AVAILABLE DATA

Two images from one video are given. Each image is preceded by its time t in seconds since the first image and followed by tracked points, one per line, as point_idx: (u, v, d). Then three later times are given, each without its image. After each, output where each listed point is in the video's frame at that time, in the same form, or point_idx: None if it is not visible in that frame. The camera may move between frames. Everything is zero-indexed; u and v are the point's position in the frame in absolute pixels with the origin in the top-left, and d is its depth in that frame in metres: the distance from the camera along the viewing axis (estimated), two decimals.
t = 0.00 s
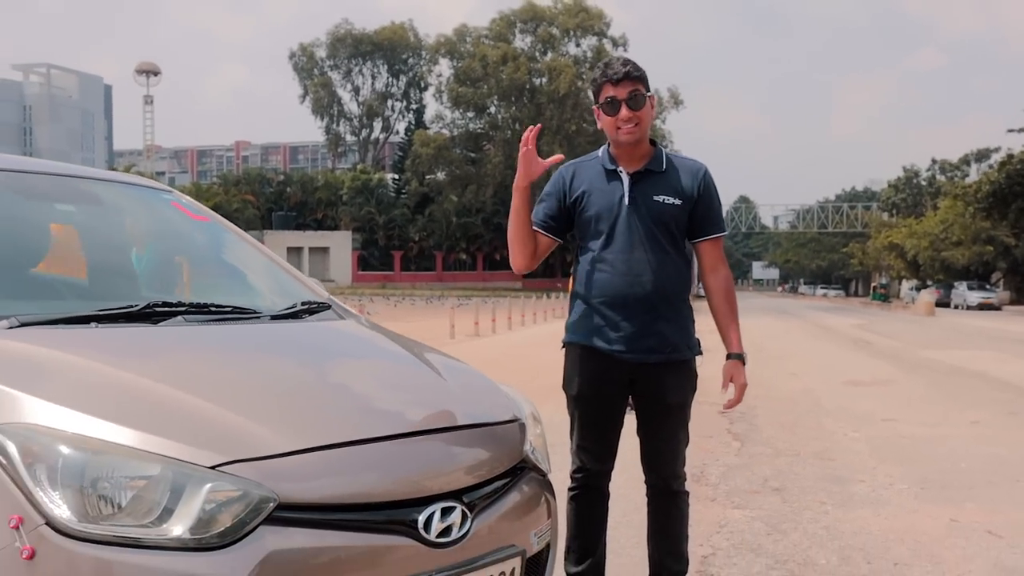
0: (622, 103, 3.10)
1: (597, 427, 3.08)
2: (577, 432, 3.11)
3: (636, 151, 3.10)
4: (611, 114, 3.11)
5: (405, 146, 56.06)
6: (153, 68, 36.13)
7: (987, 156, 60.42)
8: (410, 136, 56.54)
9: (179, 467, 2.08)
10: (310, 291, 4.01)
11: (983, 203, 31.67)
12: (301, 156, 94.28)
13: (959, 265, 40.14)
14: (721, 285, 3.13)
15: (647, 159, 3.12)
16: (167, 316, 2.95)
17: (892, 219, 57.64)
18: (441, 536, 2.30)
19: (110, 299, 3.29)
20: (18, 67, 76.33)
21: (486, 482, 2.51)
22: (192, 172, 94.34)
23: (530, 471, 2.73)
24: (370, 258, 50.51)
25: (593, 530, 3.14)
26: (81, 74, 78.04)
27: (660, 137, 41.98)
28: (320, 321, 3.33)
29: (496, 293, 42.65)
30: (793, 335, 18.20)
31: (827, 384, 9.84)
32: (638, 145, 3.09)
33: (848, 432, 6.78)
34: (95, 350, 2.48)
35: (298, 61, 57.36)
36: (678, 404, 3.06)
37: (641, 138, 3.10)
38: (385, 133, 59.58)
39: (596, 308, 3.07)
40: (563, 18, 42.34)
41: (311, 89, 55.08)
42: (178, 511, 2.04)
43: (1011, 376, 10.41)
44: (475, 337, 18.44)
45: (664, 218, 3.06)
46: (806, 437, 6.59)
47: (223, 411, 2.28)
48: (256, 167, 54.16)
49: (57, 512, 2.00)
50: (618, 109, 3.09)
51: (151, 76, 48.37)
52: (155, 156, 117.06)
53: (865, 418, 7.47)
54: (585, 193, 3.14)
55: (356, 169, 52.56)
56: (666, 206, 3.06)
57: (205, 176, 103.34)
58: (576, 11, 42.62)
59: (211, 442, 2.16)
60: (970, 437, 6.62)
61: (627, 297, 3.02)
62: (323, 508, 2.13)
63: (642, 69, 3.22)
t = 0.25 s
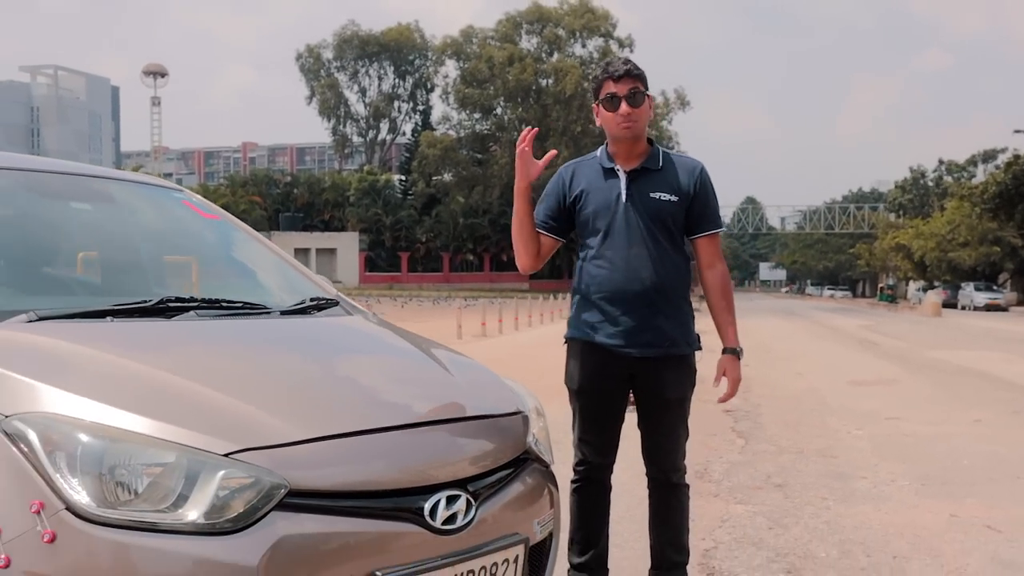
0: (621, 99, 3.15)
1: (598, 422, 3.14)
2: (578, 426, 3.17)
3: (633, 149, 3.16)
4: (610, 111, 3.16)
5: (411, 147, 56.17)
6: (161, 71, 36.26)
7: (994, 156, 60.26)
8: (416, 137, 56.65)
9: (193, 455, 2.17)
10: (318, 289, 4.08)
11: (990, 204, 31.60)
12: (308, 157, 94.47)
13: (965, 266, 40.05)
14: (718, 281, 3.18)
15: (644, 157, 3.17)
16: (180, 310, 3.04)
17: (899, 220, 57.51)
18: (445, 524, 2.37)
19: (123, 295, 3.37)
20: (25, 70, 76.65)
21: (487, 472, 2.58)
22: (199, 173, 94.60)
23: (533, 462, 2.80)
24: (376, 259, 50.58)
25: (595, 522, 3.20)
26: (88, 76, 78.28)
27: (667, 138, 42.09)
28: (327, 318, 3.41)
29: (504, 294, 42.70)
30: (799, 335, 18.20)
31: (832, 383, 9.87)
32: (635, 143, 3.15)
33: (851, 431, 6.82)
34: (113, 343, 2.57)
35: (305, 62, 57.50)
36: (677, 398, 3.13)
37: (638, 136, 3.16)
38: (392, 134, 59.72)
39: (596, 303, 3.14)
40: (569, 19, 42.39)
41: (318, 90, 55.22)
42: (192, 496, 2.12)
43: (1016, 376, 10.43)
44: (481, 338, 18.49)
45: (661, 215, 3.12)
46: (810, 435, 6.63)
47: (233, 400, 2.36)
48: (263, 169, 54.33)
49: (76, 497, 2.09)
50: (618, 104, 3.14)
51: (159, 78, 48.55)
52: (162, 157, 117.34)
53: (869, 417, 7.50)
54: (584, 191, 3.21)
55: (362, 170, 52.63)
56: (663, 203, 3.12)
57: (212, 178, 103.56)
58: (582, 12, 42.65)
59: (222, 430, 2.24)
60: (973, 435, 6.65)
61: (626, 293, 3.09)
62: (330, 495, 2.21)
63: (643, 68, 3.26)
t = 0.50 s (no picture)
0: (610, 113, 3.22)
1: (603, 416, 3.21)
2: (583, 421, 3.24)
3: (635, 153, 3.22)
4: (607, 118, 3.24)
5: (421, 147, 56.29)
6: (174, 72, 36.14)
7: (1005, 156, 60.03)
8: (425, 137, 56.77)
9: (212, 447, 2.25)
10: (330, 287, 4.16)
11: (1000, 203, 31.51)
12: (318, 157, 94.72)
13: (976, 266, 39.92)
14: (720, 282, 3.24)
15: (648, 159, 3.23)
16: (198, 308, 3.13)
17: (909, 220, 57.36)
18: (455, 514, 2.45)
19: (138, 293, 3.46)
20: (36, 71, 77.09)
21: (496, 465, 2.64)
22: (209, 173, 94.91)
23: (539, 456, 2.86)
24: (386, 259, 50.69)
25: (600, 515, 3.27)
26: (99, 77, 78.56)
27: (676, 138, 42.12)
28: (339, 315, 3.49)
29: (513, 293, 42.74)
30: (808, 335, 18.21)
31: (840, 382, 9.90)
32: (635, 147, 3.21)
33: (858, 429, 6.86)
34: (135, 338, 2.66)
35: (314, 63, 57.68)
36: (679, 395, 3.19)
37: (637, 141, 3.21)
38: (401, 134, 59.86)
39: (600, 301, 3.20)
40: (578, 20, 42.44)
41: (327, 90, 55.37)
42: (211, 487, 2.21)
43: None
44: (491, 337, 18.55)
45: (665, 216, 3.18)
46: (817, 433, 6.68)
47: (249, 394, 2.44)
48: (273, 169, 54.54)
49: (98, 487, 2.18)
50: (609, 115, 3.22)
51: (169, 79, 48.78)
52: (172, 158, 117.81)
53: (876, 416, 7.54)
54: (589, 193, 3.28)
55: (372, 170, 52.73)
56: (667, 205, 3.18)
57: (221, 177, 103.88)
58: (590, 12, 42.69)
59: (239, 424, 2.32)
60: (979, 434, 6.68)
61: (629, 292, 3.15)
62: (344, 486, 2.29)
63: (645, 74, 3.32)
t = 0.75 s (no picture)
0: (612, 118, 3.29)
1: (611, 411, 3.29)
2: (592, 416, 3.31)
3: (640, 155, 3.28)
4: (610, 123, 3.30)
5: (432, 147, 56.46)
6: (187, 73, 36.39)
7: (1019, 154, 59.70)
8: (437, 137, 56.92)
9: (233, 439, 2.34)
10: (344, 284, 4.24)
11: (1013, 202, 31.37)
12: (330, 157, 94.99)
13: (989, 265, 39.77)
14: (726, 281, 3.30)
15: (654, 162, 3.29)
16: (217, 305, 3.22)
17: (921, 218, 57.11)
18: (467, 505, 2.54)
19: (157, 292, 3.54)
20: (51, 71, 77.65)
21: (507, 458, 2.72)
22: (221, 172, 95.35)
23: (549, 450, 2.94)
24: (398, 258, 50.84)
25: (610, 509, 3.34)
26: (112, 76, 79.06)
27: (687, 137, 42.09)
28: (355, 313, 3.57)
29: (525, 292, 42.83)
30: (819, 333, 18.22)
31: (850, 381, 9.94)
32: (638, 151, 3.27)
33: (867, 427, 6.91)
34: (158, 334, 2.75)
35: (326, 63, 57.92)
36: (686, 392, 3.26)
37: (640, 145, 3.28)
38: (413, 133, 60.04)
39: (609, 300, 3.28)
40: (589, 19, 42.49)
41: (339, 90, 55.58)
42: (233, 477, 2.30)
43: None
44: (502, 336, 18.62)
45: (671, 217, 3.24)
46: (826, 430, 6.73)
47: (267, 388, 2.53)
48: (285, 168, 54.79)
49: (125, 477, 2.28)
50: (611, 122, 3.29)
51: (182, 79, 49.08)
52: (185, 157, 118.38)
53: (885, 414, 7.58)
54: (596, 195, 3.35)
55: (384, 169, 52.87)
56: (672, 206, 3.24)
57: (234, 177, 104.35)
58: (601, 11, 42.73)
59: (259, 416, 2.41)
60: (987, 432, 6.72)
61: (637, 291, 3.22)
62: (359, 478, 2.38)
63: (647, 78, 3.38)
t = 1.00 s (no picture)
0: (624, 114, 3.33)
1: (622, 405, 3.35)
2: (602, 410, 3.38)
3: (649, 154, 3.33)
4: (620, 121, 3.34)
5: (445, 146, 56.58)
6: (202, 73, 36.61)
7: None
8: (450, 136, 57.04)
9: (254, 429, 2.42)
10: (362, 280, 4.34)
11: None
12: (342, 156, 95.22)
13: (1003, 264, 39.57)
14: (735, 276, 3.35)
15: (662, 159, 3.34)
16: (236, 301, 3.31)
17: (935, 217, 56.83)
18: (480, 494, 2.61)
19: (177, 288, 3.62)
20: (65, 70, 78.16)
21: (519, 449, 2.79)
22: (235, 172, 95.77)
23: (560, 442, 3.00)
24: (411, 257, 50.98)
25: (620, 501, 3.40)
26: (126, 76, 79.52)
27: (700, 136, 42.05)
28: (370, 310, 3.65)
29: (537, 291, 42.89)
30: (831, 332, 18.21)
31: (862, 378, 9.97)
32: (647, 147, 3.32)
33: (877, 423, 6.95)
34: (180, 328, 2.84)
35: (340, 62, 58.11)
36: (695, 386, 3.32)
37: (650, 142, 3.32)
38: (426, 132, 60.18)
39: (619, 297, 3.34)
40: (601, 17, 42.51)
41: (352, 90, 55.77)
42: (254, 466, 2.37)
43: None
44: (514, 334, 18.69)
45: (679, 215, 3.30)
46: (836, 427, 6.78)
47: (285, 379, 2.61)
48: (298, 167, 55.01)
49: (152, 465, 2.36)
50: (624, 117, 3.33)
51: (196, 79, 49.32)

YOUR TASK
Produce a word-for-word copy of everything above from the line holding "7: (987, 156, 60.42)" down to the line holding "25: (593, 530, 3.14)", with both of those lines kept.

WRITTEN ANSWER
7: (987, 156, 60.42)
8: (410, 136, 56.54)
9: (179, 467, 2.08)
10: (310, 291, 4.01)
11: (983, 203, 31.67)
12: (301, 156, 94.28)
13: (959, 265, 40.14)
14: (721, 285, 3.13)
15: (647, 159, 3.12)
16: (167, 316, 2.95)
17: (892, 219, 57.64)
18: (441, 536, 2.30)
19: (110, 299, 3.29)
20: (18, 67, 76.33)
21: (486, 482, 2.51)
22: (192, 172, 94.34)
23: (530, 471, 2.73)
24: (370, 258, 50.51)
25: (593, 530, 3.14)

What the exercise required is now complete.